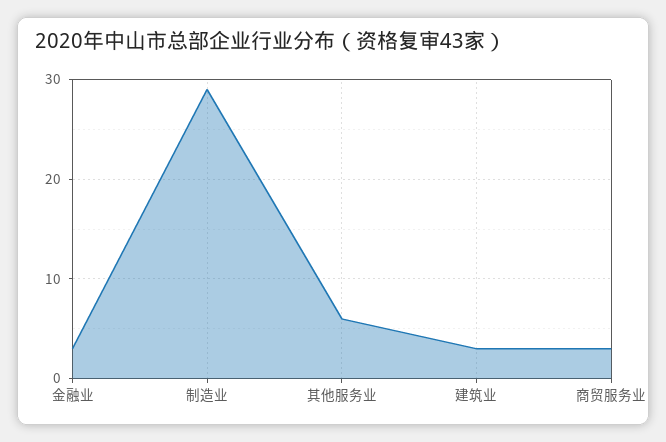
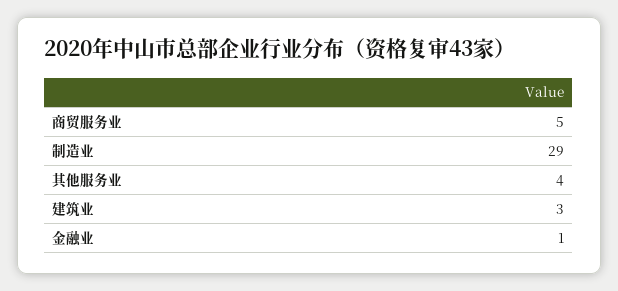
  {
-   "金融业": 3,
+   "金融业": 1,
    "制造业": 29,
-   "其他服务业": 6,
+   "其他服务业": 4,
    "建筑业": 3,
-   "商贸服务业": 3
+   "商贸服务业": 5
  }

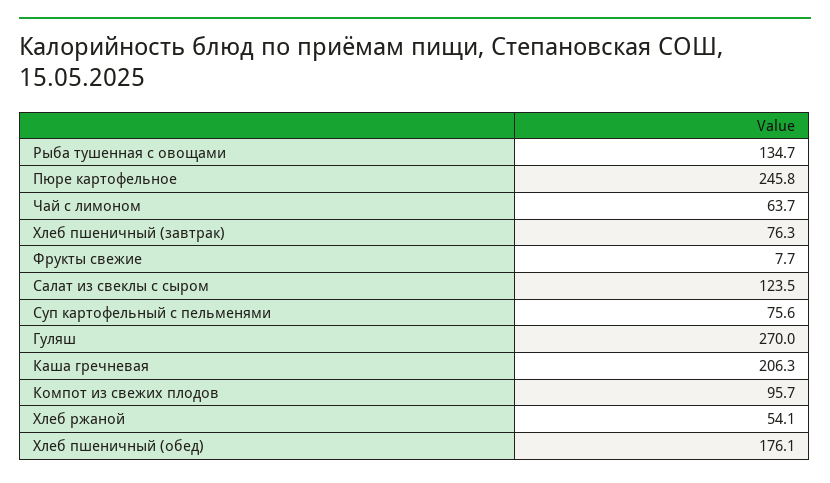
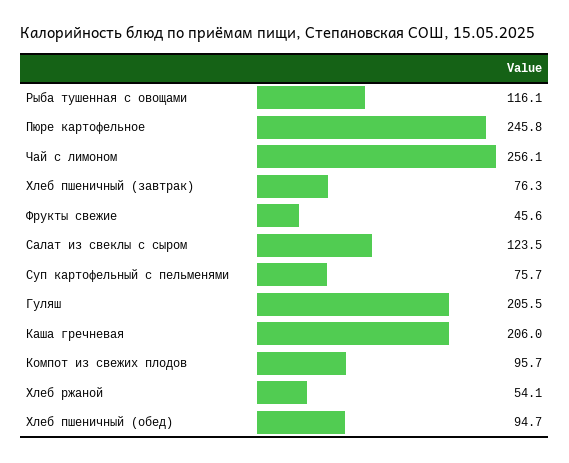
  {
-   "Рыба тушенная с овощами": 134.7,
+   "Рыба тушенная с овощами": 116.1,
    "Пюре картофельное": 245.8,
-   "Чай с лимоном": 63.7,
+   "Чай с лимоном": 256.1,
    "Хлеб пшеничный (завтрак)": 76.3,
-   "Фрукты свежие": 7.7,
+   "Фрукты свежие": 45.6,
    "Салат из свеклы с сыром": 123.5,
-   "Суп картофельный с пельменями": 75.6,
+   "Суп картофельный с пельменями": 75.7,
-   "Гуляш": 270,
+   "Гуляш": 205.5,
-   "Каша гречневая": 206.3,
+   "Каша гречневая": 206,
    "Компот из свежих плодов": 95.7,
    "Хлеб ржаной": 54.1,
-   "Хлеб пшеничный (обед)": 176.1
+   "Хлеб пшеничный (обед)": 94.7
  }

- **About this task**: Scan the data for the word "обед" and copy every line where it shows up.

- **Response**:
-   "Хлеб пшеничный (обед)": 176.1
+   "Хлеб пшеничный (обед)": 94.7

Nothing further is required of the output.